Data listing »
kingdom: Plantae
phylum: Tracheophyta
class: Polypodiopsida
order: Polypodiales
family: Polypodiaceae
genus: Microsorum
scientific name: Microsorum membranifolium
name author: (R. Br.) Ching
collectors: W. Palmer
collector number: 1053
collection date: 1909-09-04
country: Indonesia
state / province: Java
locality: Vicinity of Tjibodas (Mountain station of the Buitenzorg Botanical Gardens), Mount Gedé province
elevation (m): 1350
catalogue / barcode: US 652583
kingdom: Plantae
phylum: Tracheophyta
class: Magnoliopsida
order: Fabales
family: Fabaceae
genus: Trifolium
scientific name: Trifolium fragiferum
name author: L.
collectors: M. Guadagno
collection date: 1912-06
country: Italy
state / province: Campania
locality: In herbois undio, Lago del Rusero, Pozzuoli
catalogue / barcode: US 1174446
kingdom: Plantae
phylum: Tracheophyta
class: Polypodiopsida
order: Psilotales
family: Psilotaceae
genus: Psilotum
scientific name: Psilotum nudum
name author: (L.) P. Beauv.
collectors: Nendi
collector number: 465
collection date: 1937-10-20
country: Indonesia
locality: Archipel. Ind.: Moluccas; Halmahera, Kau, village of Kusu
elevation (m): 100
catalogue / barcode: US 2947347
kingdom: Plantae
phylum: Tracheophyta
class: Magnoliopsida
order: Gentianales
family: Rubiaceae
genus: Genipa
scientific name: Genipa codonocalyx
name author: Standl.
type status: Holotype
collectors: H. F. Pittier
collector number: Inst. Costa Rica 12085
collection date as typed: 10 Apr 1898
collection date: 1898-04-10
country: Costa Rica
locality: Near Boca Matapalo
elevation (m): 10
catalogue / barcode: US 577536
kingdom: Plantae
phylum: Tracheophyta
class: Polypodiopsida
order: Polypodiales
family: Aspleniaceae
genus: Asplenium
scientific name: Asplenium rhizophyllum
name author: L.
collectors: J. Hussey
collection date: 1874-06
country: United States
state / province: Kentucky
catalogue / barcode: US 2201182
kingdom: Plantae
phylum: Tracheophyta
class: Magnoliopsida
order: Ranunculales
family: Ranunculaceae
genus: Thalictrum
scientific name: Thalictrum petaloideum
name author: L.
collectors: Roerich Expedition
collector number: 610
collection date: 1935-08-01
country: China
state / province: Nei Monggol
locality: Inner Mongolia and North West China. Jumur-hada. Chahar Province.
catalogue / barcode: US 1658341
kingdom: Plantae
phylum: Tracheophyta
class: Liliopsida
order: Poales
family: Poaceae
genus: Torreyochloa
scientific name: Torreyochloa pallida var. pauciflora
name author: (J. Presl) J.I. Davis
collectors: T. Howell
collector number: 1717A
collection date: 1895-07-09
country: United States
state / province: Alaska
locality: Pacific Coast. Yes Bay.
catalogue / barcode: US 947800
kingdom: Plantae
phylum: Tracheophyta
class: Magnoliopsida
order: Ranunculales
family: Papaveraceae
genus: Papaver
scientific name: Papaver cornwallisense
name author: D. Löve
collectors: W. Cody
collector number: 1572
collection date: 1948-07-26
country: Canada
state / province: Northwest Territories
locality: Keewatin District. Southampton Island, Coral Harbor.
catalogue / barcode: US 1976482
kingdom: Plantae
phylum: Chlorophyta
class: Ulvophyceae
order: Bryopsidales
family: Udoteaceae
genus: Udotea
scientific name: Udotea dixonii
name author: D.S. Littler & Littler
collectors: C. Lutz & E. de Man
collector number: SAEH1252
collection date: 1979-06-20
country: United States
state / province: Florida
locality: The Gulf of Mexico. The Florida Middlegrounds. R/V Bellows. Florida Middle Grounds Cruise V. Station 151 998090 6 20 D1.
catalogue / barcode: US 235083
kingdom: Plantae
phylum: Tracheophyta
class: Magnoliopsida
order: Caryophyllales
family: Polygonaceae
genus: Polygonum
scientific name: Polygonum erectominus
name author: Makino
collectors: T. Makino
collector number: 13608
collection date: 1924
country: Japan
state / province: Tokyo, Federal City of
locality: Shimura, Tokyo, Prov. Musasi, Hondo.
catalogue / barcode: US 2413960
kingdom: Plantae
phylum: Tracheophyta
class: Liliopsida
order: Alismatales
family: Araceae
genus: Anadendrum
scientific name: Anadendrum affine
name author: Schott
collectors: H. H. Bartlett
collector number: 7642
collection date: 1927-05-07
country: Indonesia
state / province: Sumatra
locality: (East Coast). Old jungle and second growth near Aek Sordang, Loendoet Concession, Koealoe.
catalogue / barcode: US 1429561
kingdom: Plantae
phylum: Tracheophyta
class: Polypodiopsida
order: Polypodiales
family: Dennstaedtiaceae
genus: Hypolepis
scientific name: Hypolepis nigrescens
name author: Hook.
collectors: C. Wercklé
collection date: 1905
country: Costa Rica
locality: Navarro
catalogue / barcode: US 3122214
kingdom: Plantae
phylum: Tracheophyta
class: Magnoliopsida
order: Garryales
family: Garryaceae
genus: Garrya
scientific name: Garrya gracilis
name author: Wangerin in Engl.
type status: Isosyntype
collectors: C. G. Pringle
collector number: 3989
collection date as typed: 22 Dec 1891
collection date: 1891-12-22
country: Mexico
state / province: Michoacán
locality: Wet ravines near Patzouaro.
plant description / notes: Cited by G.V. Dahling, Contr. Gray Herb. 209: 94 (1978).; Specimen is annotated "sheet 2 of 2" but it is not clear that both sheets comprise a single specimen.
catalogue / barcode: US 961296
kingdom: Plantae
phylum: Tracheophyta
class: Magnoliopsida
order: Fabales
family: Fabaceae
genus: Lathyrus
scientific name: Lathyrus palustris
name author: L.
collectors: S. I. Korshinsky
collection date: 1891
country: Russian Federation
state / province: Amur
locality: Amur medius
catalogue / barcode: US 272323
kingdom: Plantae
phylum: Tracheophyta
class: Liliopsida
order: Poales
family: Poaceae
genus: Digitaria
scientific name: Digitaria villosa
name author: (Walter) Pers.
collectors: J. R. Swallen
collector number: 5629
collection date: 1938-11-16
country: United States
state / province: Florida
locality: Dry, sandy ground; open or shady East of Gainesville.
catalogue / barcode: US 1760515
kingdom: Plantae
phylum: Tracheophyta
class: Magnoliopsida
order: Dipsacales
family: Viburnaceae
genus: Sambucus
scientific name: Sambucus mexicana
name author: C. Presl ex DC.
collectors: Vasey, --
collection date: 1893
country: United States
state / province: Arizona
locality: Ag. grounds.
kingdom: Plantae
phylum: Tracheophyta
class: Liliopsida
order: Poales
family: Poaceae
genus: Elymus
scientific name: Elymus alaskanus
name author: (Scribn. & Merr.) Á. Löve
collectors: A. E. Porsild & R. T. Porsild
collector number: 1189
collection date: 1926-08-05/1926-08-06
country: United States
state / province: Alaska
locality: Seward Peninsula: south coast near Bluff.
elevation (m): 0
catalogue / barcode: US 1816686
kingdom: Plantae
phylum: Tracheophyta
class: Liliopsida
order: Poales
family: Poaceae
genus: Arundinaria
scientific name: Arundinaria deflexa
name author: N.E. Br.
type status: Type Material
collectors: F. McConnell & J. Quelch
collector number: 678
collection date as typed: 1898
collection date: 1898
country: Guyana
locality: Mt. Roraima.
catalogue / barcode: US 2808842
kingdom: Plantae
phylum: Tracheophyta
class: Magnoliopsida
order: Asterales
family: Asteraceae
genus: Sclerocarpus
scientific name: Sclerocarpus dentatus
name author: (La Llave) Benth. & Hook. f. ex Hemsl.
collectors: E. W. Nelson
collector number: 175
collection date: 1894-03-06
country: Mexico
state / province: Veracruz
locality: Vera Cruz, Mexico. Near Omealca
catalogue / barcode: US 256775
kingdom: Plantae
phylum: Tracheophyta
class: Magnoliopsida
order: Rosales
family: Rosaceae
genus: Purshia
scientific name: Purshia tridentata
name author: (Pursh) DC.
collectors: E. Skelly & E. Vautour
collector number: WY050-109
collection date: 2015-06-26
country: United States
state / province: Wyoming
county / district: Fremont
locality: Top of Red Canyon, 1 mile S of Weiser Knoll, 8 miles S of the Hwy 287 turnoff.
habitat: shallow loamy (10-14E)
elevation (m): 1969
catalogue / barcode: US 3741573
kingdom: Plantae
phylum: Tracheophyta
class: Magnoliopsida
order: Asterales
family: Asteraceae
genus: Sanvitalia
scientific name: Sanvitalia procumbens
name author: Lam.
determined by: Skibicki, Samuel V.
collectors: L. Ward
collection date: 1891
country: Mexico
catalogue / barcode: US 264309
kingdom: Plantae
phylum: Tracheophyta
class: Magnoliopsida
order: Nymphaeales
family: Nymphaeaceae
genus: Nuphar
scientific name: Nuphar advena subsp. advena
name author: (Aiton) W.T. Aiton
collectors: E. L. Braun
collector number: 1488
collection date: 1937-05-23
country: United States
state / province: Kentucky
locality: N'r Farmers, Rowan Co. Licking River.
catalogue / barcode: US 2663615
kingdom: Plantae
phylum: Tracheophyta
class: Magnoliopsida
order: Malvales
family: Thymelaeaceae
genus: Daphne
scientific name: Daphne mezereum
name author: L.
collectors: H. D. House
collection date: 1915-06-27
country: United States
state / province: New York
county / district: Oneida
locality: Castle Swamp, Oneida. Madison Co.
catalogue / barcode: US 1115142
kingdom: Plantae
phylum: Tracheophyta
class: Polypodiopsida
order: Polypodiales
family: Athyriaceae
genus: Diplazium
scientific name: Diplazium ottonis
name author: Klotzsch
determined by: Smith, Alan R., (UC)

Set task » Please quote everything from the line containing "catalogue / barcode: US 2201182" down to the line containing "scientific name: Udotea dixonii", both included, reproducing each line as it appears.

Response to the exercise »
catalogue / barcode: US 2201182
kingdom: Plantae
phylum: Tracheophyta
class: Magnoliopsida
order: Ranunculales
family: Ranunculaceae
genus: Thalictrum
scientific name: Thalictrum petaloideum
name author: L.
collectors: Roerich Expedition
collector number: 610
collection date: 1935-08-01
country: China
state / province: Nei Monggol
locality: Inner Mongolia and North West China. Jumur-hada. Chahar Province.
catalogue / barcode: US 1658341
kingdom: Plantae
phylum: Tracheophyta
class: Liliopsida
order: Poales
family: Poaceae
genus: Torreyochloa
scientific name: Torreyochloa pallida var. pauciflora
name author: (J. Presl) J.I. Davis
collectors: T. Howell
collector number: 1717A
collection date: 1895-07-09
country: United States
state / province: Alaska
locality: Pacific Coast. Yes Bay.
catalogue / barcode: US 947800
kingdom: Plantae
phylum: Tracheophyta
class: Magnoliopsida
order: Ranunculales
family: Papaveraceae
genus: Papaver
scientific name: Papaver cornwallisense
name author: D. Löve
collectors: W. Cody
collector number: 1572
collection date: 1948-07-26
country: Canada
state / province: Northwest Territories
locality: Keewatin District. Southampton Island, Coral Harbor.
catalogue / barcode: US 1976482
kingdom: Plantae
phylum: Chlorophyta
class: Ulvophyceae
order: Bryopsidales
family: Udoteaceae
genus: Udotea
scientific name: Udotea dixonii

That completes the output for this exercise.